An afternoon at the Ark
There’s not a lot that can entice me to stop when I’m road-tripping it solo-parenting style with the kids. Let me re-phrase that – *nothing* sways me from my myopic goal of covering the 16 driving hours of distance between Detroit and New Orleans. Except Chick-fil-a and occasional potty breaks. So when my mom volunteered to ride north with us after the wedding, I was enthusiastic for the help as well as the opportunity to throw in a scenic stop along the way. We picked Ark Encounter (a life-sized replica of Noah’s Ark) in Williamstown, Kentucky, because it was something that piqued our interest, and we also thought the kids might enjoy it.
What grabbed our toddler’s attention from the beginning was the sound effects. There were animal sounds coming from baskets and cages as well as the background noise of a deluge. The first and second floors of the Ark are full of containers for food and water storage along with cages containing representations of animals from different species.
Plaques along the walls give hypotheses to questions I’d never even considered like “where did Noah keep the polar bears?” and “what did Noah feed the anteaters and koalas?” There are also two different films (that kept the kids’ interest!) to see and a lot of exhibits and informational displays.
When reading through TripAdvisor reviews ahead of time, it seemed like a common thread was “save time for the last level – it’s the best!” Among other things, this third level contains living quarters for Noah and his family along with background stories crafted about Noah’s daughters-in-law. While the rooms were much more comfortable than I would have imagined, I suppose if you were building a boat over a period of approximately 75 years, you’d probably try to make the living space as nice as you could. 😛
Overall, it was worth the stop! We spent about four hours at the Ark and the adults along with our 8 year old felt like we could have spent more time there. The youngest three members of our group were DONE though, so it was a brief lunch stop and back on the road for us!
Know before you go:
- Purchase tickets ahead of time! Even visiting off-season, we waited in line to buy tickets about twenty minutes. Spare yourself the wait if you can.

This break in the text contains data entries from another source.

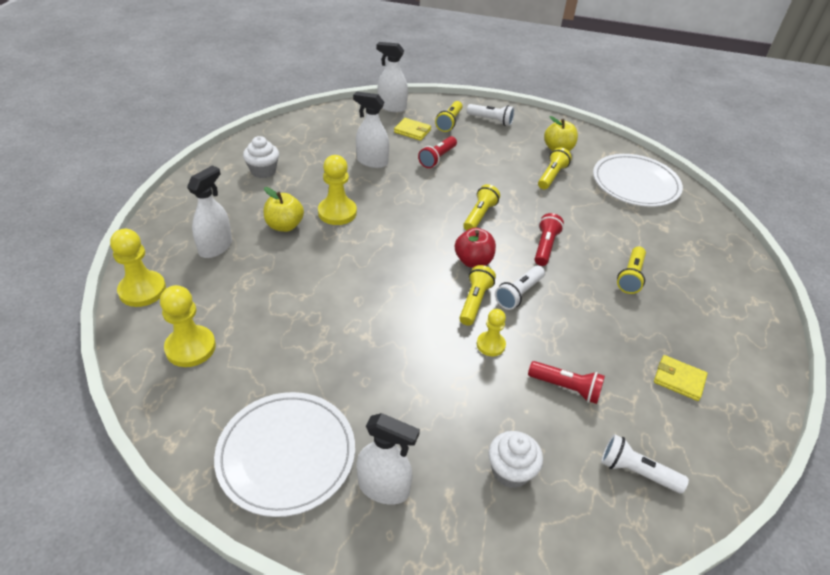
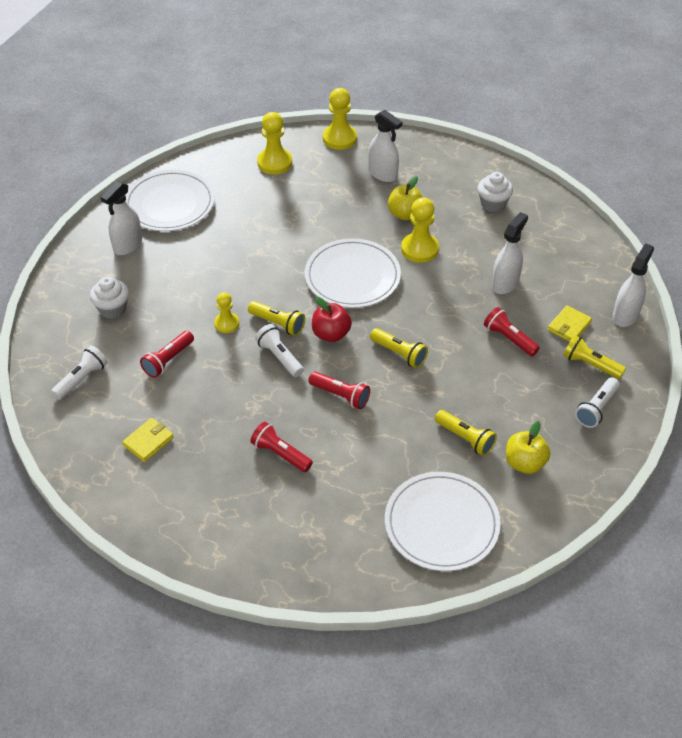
camera: 105 degrees right, 5 degrees up
yellow flashlight [617,246,646,294] -> red flashlight [250,422,313,472]
none -> white plate [305,238,401,308]

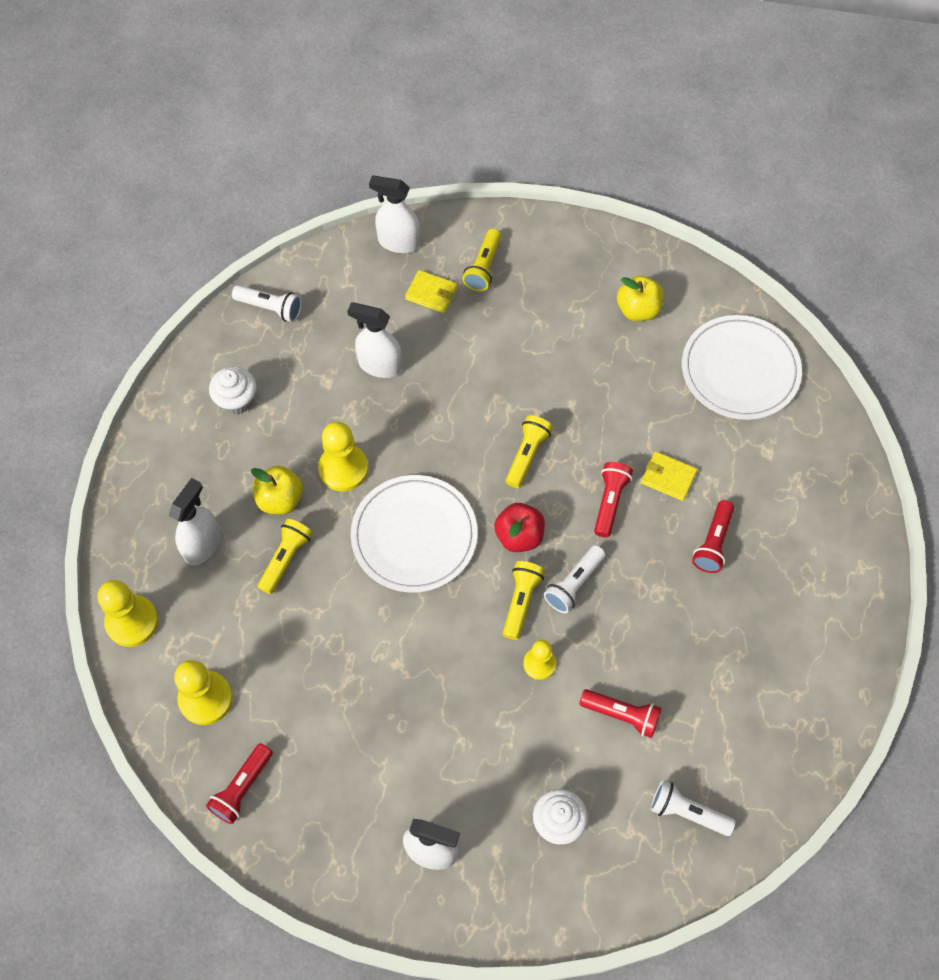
camera: 105 degrees left, 15 degrees up
yellow wallet [122,418,174,462] -> yellow wallet moved to [641,451,697,501]
white plate [125,170,215,231] -> none
yellow flashlight [435,410,497,456] -> yellow flashlight moved to [258,519,313,594]
red flashlight [484,307,540,356] -> red flashlight moved to [206,743,273,824]
white flashlight [575,377,620,428] -> white flashlight moved to [232,285,302,322]

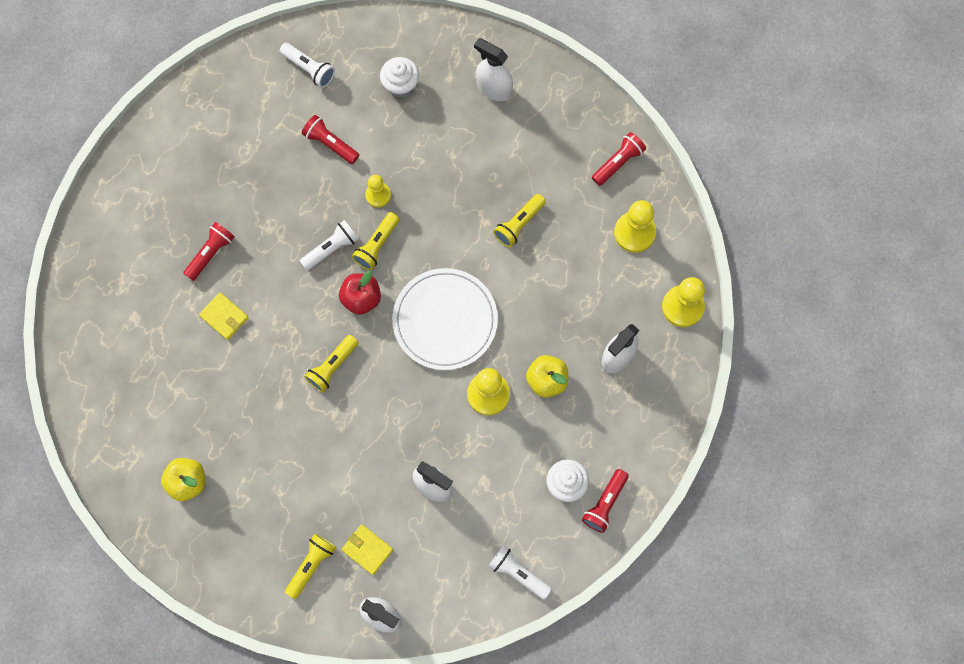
camera: 165 degrees left, 10 degrees up
yellow flashlight [258,519,313,594] -> yellow flashlight moved to [493,194,546,248]
red flashlight [594,462,633,537] -> red flashlight moved to [582,469,629,533]
white plate [682,315,802,420] -> none

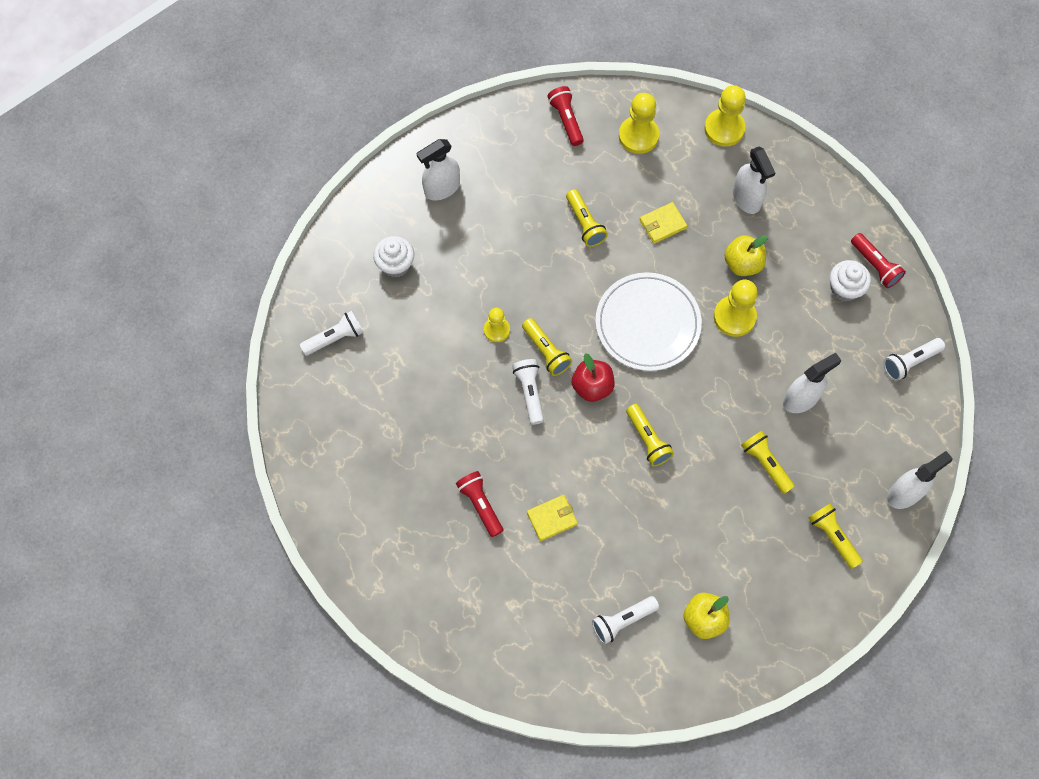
camera: 65 degrees left, 5 degrees down
red flashlight [302,115,359,164] -> none
yellow wallet [341,524,393,575] -> yellow wallet moved to [639,202,687,244]
none -> white flashlight [592,596,659,644]
none -> yellow flashlight [741,431,795,494]

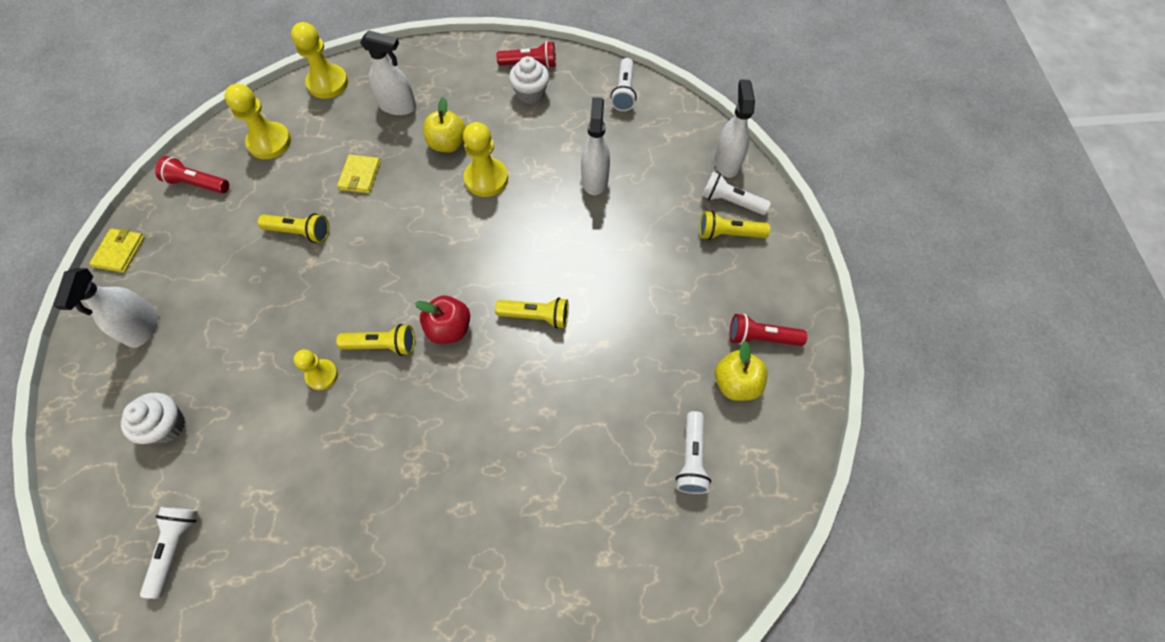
camera: 55 degrees left, 5 degrees down
red flashlight [456,471,503,537] -> red flashlight moved to [730,314,807,346]
white flashlight [512,359,544,425] -> white flashlight moved to [702,172,771,215]
yellow wallet [527,495,578,541] -> yellow wallet moved to [89,228,145,273]
white plate [595,272,702,371] -> none
yellow flashlight [741,431,795,494] -> none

- The grounds and Ark itself were all very stroller-friendly and handicap accessible. Those ramps meant for animals also worked splendidly for herding our crew in and out. 😉
- There are dining options available on-site – a couple of restaurants (seasonal) as well as some prepared foods in the gift shops. We blitzed past these and ate on the road though. If you’re in the area for longer, there are other activities around the Ark. Ice skating is available in the winter and zip-lining can be done the summer (for an additional fee).